Sources suggest that Nvidia is preparing to abandon its purchase of the UK-based chip designer, suggesting that “little to no progress” has been made after months of regulatory battles

Back in September 2020, Nvidia announced that it had bid $40 billion to purchase ARM, 

The deal was immediately controversial for both corporate and political reasons, launching a host of regulatory investigations. 

One of the main issues is that ARM’s designs are currently used by almost all of Nvidia’s major rivals, including the likes of Qualcomm and Intel, with these companies raising concerns that the purchase would allow Nvidia to block their access to ARM tech or charge them higher fees. 

Nvidia has argued that ARM will be able to retain its independence in supplying these companies, but detractors disagree, writing to regulators that ARM cannot be independent while Nvidia itself is one of its major clients.

Meanwhile, the deal has faced considerable political opposition in the UK, with suggestions that the deal would see a loss of British jobs and hand over a major strategic national asset to the US. The company’s co-founder, Hermann Hauser, has even argued that the deal is akin to selling the UK’s technological crown jewels, saying that Nvidia’s assurances were “not worth the paper they are written on, unless they are legally binding”.

As a result of these concerns and others, various regulatory bodies in both the UK and the US have been called upon to block the deal. The UK’s Competition and Markets Authority (CMA) launched an investigation in January 2021, with a further probe launched in November.

“Ultimately, the CMA is concerned this loss of competition could stifle innovation across a number of markets, including data centres, gaming, the ‘internet of things’, and self-driving cars. This could result in more expensive or lower quality products for businesses and consumers,” said a CMA statement from the regulator in August last year.

In the US, meanwhile, the Federal Trade Commission (FTC) announced in December 2021 that they were suing to block the merger, aiming to “prevent a chip conglomerate from stifling the innovation pipeline for next-generation technologies”.

Despite this enormous opposition, both Nvidia and ARM owner SoftBank have continued to be outwardly positive about the deal, suggesting that the move would “boost competition and innovation” and should be approved by the regulators. 

Now, however, it appears that the weight of regulatory pressure may be too much for the deal to survive after all, with sources telling Bloomberg that the deal could soon be scrapped. 

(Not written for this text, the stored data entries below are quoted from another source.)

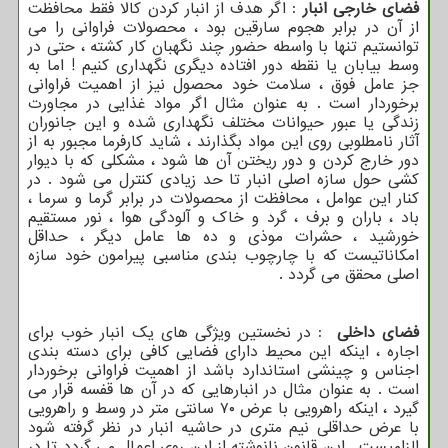
فضای خارجی انبار
: اگر هدف از انبار کردن کالا فقط محافظت
از آن در برابر هجوم سارقین بود ، محصولات فراوانی را می
توانستیم تنها با واسطه حضور چند نگهبان کار کشته ، حتی در
وسط بیابان یا نقطه دور افتاده دیگری نگهداری کنیم ! اما به
جز عامل فوق ، سلامت خود محصول نیز از اهمیت فراوانی
برخوردار است . به عنوان مثال اگر مواد غذایی در مجاورت
زندگی یا عبور حیوانات مختلف نگهداری شده و این جانوران
آثار نامطلوبی روی این مواد بگذارند ، شاید کارفرما مجبور به از
دور خارج کردن و دور ریختن آن ها شود ، مشکلی که با دیوار
کشی حول سازه اصلی انبار تا حد زیادی کنترل می شود . در
کنار این عوامل ، محافظت از محصولات در برابر گرما و سرما ،
باد ، باران و برف ، گرد و خاک و آلودگی هوا ، نور مستقیم
خورشید ، حشرات موذی و ده ها عامل دیگر ، حداقل
امکاناتیست که با چارچوب بندی مناسبی پیرامون خود سازه
اصلی محقق می گردد .
فضای داخلی
: در نخستین ویژگی های یک انبار خوب برای
اجاره ، اینکه این محیط دارای فضایی کافی برای دسته بندی
اجناس و چینشی استاندارد باشد از اهمیت فراوانی برخوردار
است . به عنوان مثال در انبارهایی که در آن ها قفسه قرار می
گیرد ، اینکه راهرویی با عرض ۷۰ سانتی متر در وسط و راهرویی
با عرض حداقلی نیم متری در حاشیه انبار در نظر گرفته شود
الزامیست . این قانون نانوشته از این روی اعمال می گردد تا در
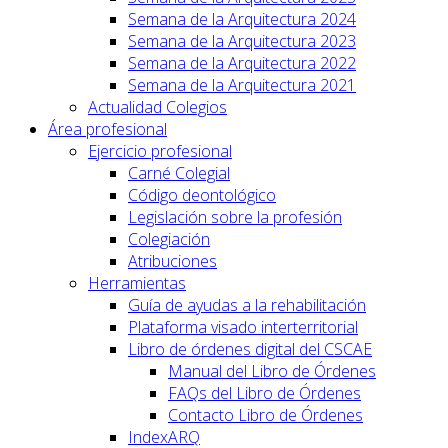
Semana de la Arquitectura 2024
Semana de la Arquitectura 2023
Semana de la Arquitectura 2022
Semana de la Arquitectura 2021
Actualidad Colegios
Área profesional
Ejercicio profesional
Carné Colegial
Código deontológico
Legislación sobre la profesión
Colegiación
Atribuciones
Herramientas
Guía de ayudas a la rehabilitación
Plataforma visado interterritorial
Libro de órdenes digital del CSCAE
Manual del Libro de Órdenes
FAQs del Libro de Órdenes
Contacto Libro de Órdenes
IndexARQ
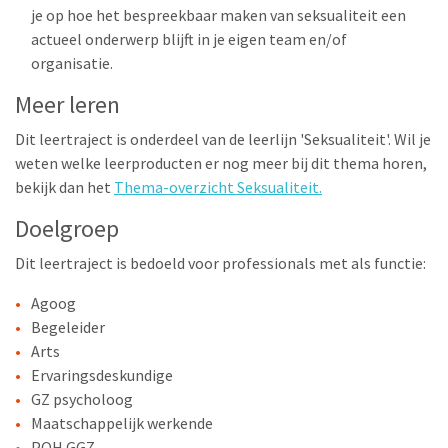
je op hoe het bespreekbaar maken van seksualiteit een
actueel onderwerp blijft in je eigen team en/of
organisatie.
Meer leren
Dit leertraject is onderdeel van de leerlijn 'Seksualiteit'. Wil je
weten welke leerproducten er nog meer bij dit thema horen,
bekijk dan het
Thema-overzicht Seksualiteit.
Doelgroep
Dit leertraject is bedoeld voor professionals met als functie:
Agoog
Begeleider
Arts
Ervaringsdeskundige
GZ psycholoog
Maatschappelijk werkende
POH GGZ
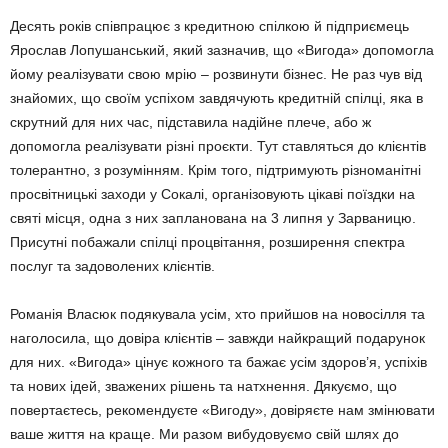
Десять років співпрацює з кредитною спілкою й підпри­ємець
Ярослав Лопушан­ський, який зазначив, що «Вигода» допомогла
йому реалізувати свою мрію – роз­винути бізнес. Не раз чув від
знайомих, що своїм успіхом завдячують кредитній спілці, яка в
скрутний для них час, підставила надійне плече, або ж
допомогла реалізувати різні проєкти. Тут ставляться до клієнтів
толерантно, з ро­зумінням. Крім того, підтри­мують різноманітні
просвіт­ницькі заходи у Сокалі, організовують цікаві поїздки на
святі місця, одна з них запла­нована на 3 липня у Зар­ваницю.
Присутні побажали спілці процвітання, розши­рення спектра
послуг та за­доволених клієнтів.
Романія Власюк подякува­ла усім, хто прийшов на но­восілля та
наголосила, що довіра клієнтів – завжди най­кращий подарунок
для них. «Вигода» цінує кожного та бажає усім здоров’я, успіхів
та нових ідей, зважених рі­шень та натхнення. Дякуємо, що
повертаєтесь, рекомен­дуєте «Вигоду», довіряєте нам змінювати
ваше життя на краще. Ми разом вибудо­вуємо свій шлях до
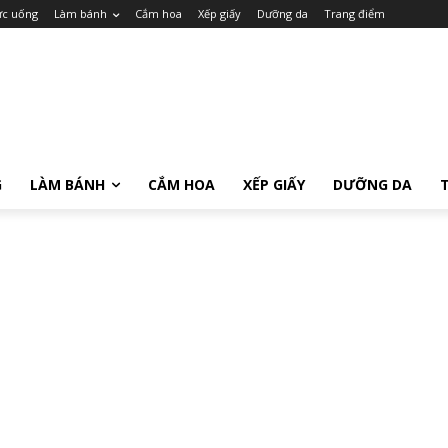
c uống
Làm bánh
Cắm hoa
Xếp giấy
Dưỡng da
Trang điểm
G
LÀM BÁNH
CẮM HOA
XẾP GIẤY
DƯỠNG DA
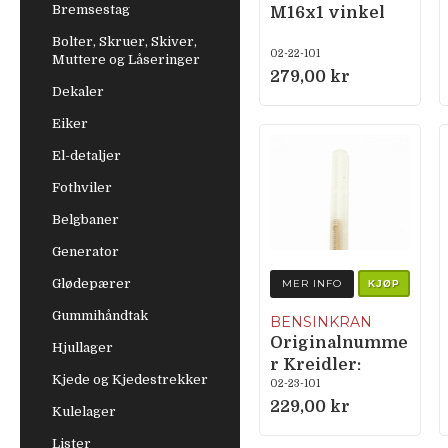
Bremsestag
M16x1 vinkel
Bolter, Skruer, Skiver,
02-22-101
Muttere og Låseringer
279,00 kr
Dekaler
Eiker
El-detaljer
Fothviler
Belgbaner
Generator
Glødepærer
MER INFO
KJØP
Gummihåndtak
BENSINKRAN
Originalnumme
Hjullager
r Kreidler:
Kjede og Kjedestrekker
235.18.96
02-23-101
229,00 kr
Zündapp: 428-
Kulelager
20.712 / 434-
Lister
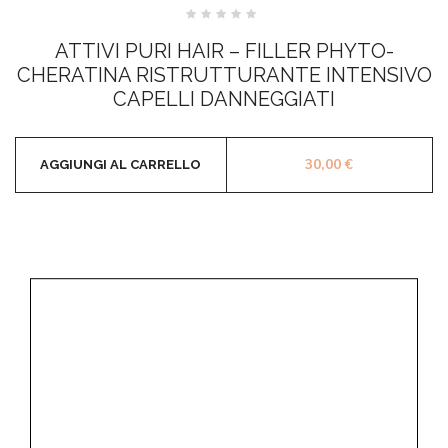
Valutato
0
ATTIVI PURI HAIR – FILLER PHYTO-
su
5
CHERATINA RISTRUTTURANTE INTENSIVO
CAPELLI DANNEGGIATI
30,00
€
AGGIUNGI AL CARRELLO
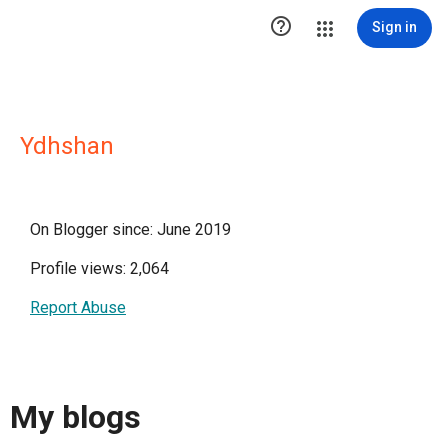

Sign in
Ydhshan
On Blogger since: June 2019
Profile views: 2,064
Report Abuse
My blogs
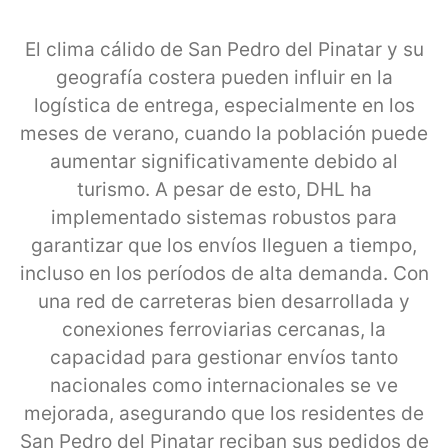
El clima cálido de San Pedro del Pinatar y su
geografía costera pueden influir en la
logística de entrega, especialmente en los
meses de verano, cuando la población puede
aumentar significativamente debido al
turismo. A pesar de esto, DHL ha
implementado sistemas robustos para
garantizar que los envíos lleguen a tiempo,
incluso en los períodos de alta demanda. Con
una red de carreteras bien desarrollada y
conexiones ferroviarias cercanas, la
capacidad para gestionar envíos tanto
nacionales como internacionales se ve
mejorada, asegurando que los residentes de
San Pedro del Pinatar reciban sus pedidos de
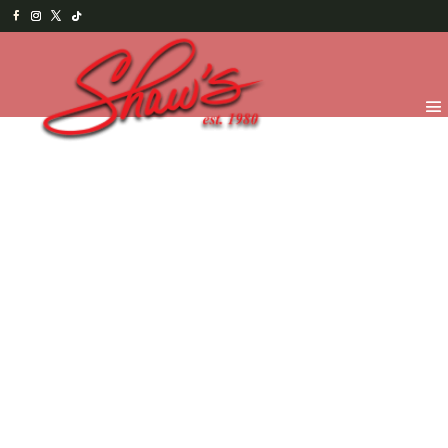
Inicio
/
Temporada
/
¡Feliz día Papi! 2026
/
Treats para
Papá
/ Cookies (Paletas)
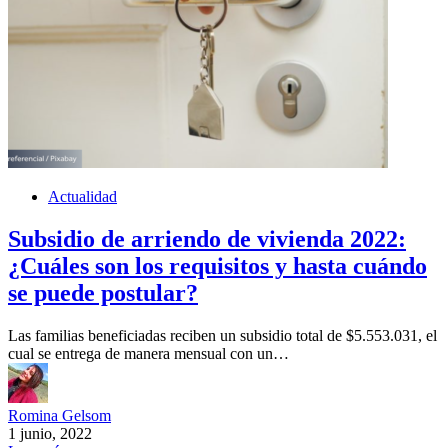
Actualidad
Subsidio de arriendo de vivienda 2022:
¿Cuáles son los requisitos y hasta cuándo
se puede postular?
Las familias beneficiadas reciben un subsidio total de $5.553.031, el
cual se entrega de manera mensual con un…
Romina Gelsom
1 junio, 2022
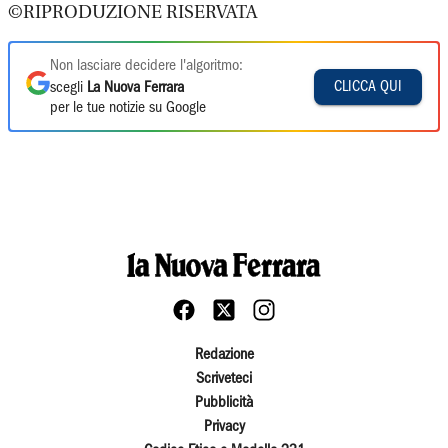
©RIPRODUZIONE RISERVATA
Non lasciare decidere l'algoritmo:
CLICCA QUI
scegli
La Nuova Ferrara
per le tue notizie su Google
Redazione
Scriveteci
Pubblicità
Privacy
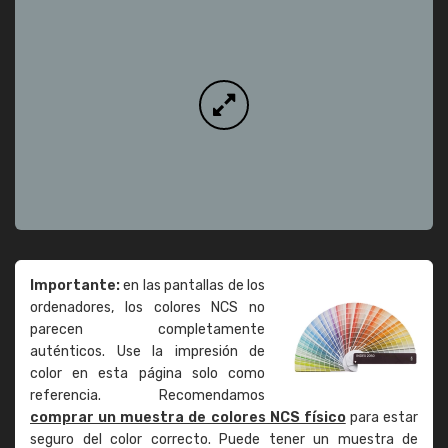
Importante:
en las pantallas de los
ordenadores, los colores NCS no
parecen completamente
auténticos. Use la impresión de
color en esta página solo como
referencia. Recomendamos
comprar un muestra de colores NCS físico
para estar
seguro del color correcto. Puede tener un muestra de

According to reports, Nvidia has told partners that it no longer expects the deal to close. 

If this is true and the deal does indeed fall through, the results will be particularly painful for Nvidia, with the company set to lose the $1.25 billion deposit it paid to SoftBank at the start of the process. 

For SoftBank itself meanwhile, the deal’s collapse will likely engender a change of strategy. A separate source talking to Bloomberg suggested that SoftBank will likely seek to take ARM public in the event of the deal’s failure.

For now, there appears no end in sight for the regulatory battles facing the mega-merger. The initial agreement between the two companies will automatically renew in September this year if the approval process is not complete, but, if these reports are to be believed, Nvidia could feel forced to pull the plug before the deal reaches this two-year milestone.